Interagency Working Group (IWG)

Selected Documents Released under the Nazi War Crimes Disclosure Act

Record Group 226: Records of the Office of Strategic Services

On June 26, 2000, the Nazi War Criminal Records Interagency Working Group (IWG) made available to researchers approximately 400,000 pages of previously classified documents from the records of the Office of Strategic Services (OSS), 1942-45, and its successor the Strategic Services Unit (SSU), 1945-46. This release contains new and historically valuable material that would not have been declassified without the passage of the Nazi War Crimes Disclosure Act and the efforts of the National Archives and the Central Intelligence Agency under the act.

Since there was a close intelligence relationship between Britain and the U. S. during World War II, the two sides shared much information, and as a consequence the OSS release contains much British intelligence information of historical value.
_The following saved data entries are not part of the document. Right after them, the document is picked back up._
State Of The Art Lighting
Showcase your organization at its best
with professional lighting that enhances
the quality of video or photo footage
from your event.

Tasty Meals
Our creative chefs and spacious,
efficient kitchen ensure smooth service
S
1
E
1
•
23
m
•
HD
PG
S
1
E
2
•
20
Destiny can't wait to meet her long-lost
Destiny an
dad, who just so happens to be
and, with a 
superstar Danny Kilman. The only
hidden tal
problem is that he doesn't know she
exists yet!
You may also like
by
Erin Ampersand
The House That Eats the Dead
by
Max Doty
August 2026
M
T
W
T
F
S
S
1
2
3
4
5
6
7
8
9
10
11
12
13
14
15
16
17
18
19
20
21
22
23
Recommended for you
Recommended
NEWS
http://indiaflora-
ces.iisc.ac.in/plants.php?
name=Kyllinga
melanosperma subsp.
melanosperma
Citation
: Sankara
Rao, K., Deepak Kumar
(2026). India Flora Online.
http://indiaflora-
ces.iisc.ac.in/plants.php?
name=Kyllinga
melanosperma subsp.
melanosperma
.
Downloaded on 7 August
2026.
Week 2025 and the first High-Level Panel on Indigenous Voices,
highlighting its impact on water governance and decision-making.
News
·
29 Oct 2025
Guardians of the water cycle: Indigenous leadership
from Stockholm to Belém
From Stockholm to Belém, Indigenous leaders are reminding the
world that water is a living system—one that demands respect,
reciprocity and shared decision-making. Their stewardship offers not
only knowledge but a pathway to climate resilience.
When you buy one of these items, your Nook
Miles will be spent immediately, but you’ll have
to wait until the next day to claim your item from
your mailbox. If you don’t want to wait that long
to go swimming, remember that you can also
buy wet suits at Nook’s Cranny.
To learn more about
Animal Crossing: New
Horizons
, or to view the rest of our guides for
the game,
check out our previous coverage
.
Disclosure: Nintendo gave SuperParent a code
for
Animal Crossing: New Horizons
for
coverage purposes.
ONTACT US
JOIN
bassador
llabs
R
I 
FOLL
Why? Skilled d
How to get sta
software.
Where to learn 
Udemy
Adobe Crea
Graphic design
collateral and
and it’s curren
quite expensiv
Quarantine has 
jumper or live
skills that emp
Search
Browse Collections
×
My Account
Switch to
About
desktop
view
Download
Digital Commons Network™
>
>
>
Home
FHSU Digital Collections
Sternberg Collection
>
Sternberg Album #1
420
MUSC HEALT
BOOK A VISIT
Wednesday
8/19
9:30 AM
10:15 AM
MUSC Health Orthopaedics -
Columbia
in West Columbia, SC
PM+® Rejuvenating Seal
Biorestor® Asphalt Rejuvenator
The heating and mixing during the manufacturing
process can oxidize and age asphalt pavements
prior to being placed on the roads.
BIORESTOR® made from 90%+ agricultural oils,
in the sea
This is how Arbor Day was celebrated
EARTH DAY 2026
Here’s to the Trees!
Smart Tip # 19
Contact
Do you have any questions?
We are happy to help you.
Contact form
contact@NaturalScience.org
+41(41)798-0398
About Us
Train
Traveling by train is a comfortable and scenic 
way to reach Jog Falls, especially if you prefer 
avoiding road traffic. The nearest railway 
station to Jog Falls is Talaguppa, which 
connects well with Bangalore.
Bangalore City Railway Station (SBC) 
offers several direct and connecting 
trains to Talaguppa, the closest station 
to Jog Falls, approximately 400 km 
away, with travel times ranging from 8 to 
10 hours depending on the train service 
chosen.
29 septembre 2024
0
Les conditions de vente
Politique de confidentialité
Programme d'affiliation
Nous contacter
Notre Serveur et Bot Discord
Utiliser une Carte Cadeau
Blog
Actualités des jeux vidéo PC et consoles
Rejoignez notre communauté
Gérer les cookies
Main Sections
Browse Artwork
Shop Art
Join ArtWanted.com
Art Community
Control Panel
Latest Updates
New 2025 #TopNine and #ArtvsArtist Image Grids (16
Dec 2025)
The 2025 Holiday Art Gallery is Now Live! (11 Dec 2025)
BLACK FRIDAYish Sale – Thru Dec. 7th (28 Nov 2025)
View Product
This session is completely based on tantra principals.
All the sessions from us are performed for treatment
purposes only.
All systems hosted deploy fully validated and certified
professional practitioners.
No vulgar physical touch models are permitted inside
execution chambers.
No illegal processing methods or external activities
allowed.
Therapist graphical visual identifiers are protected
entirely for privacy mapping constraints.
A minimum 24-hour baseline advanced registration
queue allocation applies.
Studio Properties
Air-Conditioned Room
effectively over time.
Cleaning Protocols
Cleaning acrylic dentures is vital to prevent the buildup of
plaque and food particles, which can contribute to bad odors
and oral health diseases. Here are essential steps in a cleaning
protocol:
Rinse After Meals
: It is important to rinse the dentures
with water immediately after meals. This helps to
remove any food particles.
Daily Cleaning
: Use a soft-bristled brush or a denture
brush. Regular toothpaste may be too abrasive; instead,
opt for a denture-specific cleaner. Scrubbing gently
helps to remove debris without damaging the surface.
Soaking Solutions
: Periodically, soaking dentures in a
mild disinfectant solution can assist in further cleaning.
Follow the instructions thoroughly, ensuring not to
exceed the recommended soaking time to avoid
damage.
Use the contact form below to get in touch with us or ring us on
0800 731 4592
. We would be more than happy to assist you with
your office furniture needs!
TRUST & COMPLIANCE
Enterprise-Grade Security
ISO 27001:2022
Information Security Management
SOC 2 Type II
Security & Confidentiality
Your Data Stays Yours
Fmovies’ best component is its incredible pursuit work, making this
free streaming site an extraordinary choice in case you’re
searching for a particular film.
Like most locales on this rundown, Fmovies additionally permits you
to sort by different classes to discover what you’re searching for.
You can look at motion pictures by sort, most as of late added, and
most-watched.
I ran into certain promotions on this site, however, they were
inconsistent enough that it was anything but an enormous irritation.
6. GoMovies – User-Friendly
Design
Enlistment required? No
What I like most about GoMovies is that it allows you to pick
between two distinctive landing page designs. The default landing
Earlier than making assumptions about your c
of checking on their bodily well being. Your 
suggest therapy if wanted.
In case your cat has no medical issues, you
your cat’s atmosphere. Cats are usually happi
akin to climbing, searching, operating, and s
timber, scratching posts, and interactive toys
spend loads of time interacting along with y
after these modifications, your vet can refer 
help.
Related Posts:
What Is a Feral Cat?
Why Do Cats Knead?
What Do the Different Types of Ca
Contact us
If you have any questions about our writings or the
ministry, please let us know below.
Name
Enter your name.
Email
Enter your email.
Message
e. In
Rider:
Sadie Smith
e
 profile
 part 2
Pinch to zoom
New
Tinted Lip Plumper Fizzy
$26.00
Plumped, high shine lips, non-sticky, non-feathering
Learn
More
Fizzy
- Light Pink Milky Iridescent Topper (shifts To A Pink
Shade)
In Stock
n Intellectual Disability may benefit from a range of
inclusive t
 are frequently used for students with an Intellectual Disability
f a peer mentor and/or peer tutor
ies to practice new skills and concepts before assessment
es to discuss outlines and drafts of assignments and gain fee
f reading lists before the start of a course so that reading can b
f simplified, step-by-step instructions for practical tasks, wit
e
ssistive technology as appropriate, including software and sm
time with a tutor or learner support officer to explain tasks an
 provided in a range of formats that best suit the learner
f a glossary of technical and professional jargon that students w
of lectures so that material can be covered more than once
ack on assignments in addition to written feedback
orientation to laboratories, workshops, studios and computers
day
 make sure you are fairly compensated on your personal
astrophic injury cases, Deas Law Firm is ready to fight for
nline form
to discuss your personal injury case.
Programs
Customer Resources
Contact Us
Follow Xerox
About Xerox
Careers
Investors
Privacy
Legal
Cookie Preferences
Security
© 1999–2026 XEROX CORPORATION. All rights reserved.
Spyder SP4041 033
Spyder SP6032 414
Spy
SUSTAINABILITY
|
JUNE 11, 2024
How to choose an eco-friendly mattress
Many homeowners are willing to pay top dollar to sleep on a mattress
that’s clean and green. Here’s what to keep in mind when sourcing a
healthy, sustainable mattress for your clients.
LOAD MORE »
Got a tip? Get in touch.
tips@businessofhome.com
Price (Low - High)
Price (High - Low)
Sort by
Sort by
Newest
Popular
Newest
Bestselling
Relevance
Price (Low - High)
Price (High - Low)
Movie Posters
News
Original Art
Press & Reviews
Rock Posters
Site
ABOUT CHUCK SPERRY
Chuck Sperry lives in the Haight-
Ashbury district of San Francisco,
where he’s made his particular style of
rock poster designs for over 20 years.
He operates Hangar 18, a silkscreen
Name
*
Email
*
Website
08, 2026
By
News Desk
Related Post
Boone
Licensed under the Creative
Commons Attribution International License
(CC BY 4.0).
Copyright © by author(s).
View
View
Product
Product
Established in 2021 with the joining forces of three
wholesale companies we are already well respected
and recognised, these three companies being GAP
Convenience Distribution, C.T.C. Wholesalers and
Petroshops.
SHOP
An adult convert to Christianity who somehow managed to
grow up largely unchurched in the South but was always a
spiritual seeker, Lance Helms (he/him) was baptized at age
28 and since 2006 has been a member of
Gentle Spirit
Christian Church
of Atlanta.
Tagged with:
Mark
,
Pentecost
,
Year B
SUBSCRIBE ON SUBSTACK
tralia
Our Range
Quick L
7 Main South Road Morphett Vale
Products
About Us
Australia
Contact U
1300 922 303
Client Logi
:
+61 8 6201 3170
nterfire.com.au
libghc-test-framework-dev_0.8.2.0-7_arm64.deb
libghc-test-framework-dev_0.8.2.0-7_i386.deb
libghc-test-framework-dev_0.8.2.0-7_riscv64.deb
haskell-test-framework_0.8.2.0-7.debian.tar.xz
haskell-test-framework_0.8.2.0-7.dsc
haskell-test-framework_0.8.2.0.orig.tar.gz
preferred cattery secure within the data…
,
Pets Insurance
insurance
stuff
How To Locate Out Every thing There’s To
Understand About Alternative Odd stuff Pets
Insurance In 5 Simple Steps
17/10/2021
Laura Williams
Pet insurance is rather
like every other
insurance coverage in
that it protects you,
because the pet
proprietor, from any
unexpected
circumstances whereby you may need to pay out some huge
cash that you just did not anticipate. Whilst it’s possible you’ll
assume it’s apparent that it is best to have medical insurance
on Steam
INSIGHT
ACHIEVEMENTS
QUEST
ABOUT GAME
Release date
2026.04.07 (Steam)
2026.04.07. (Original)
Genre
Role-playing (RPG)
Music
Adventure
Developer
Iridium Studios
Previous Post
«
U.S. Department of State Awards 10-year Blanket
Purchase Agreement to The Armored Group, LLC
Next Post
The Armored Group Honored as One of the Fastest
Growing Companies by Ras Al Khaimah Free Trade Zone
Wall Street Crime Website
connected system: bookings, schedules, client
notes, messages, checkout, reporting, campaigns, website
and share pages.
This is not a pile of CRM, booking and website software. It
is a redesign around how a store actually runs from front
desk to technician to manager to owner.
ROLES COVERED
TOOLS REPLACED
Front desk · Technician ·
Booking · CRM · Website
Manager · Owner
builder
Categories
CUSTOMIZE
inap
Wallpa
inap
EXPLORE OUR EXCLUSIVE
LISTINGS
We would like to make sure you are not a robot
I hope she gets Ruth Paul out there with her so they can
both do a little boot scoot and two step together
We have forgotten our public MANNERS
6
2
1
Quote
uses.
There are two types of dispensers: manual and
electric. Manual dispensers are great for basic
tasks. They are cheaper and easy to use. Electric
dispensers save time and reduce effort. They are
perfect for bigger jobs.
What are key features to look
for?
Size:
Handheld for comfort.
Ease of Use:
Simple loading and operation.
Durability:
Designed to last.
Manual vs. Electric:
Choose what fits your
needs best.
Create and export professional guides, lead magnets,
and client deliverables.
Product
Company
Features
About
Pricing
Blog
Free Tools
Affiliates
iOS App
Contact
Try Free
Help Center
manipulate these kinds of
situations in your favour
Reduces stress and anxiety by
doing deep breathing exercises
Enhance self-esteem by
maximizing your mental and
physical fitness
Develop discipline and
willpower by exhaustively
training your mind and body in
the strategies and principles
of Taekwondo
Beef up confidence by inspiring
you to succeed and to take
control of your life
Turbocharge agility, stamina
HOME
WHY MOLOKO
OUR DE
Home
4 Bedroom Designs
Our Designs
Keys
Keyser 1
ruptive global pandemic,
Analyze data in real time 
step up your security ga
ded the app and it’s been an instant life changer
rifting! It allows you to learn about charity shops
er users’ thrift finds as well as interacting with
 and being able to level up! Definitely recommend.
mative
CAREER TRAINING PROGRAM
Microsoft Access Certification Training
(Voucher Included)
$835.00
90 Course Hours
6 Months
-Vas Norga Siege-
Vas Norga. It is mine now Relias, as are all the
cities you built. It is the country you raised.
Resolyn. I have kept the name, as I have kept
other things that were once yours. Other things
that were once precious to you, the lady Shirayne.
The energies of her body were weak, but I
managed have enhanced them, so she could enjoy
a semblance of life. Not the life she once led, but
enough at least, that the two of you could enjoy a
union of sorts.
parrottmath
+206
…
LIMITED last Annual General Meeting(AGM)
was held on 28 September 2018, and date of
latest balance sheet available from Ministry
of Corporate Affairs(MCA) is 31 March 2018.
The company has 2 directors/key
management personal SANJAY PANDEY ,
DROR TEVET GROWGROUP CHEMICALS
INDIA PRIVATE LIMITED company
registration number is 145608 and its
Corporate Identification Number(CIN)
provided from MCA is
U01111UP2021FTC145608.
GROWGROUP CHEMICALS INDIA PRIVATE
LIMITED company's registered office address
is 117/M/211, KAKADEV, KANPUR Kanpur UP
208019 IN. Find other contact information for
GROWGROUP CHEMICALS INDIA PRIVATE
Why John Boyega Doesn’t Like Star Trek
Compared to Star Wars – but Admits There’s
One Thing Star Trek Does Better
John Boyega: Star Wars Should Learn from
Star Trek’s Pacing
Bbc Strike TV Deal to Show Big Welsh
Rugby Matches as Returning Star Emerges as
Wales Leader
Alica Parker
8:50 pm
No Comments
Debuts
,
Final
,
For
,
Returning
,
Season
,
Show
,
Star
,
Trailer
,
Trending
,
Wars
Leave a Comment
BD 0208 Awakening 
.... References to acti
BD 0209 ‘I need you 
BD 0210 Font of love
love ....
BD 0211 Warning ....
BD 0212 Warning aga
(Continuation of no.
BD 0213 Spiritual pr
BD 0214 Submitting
British intelligence was able to intercept and decipher messages of the SS Security Service (SD) sent by radio from Rome to Berlin (and vice versa) during the late summer and fall of 1943. The translated text of the SD messages during August, September, and October 1943 may be found in the IWG release. They provide a much better picture of how the Holocaust in Italy began. One example is the translated British decrypt of a German SS Security Service (SD) communiqué from Ernst Kaltenbrunner, Head of the Reich Security Main Office, (Berlin) to Herbert Kappler, German Police Attaché in Rome, October 11, 1943, which British Intelligence furnished to the OSS. [Records of the Office of Strategic Services (RG 226), Document # 670 (CIA Box4, Project 907122).] The decrypts contain much detail about early German decisions to deport Italian Jews to Auschwitz.

One key OSS informant during WWII was an anti-Nazi German Foreign Office official named Fritz Kolbe, who carried many hundreds of documents with him on frequent visits to Switzerland, where he met with OSS officials. Kolbe, codenamed George Wood, became Allen Dulles's best source in Bern during 1944 and 1945, a story well known to intelligence historians. Many of Kolbe's documents and extracts from them are scattered throughout the open OSS collection, but this June IWG release contains a complete set of them in translation, showing that they were sent to President Roosevelt and others. By the end of the War, Kolbe had provided more than 1,600 documents to U.S. intelligence. Among these, collected in the OSS "Boston Series," is Report No. 9, hand delivered to the White House on January 10, 1944, concerning Nazi plans to roundup 8,000 Jews in Rome.
[Records of the Office of Strategic Services (RG 226), Entry 210, Box 440.]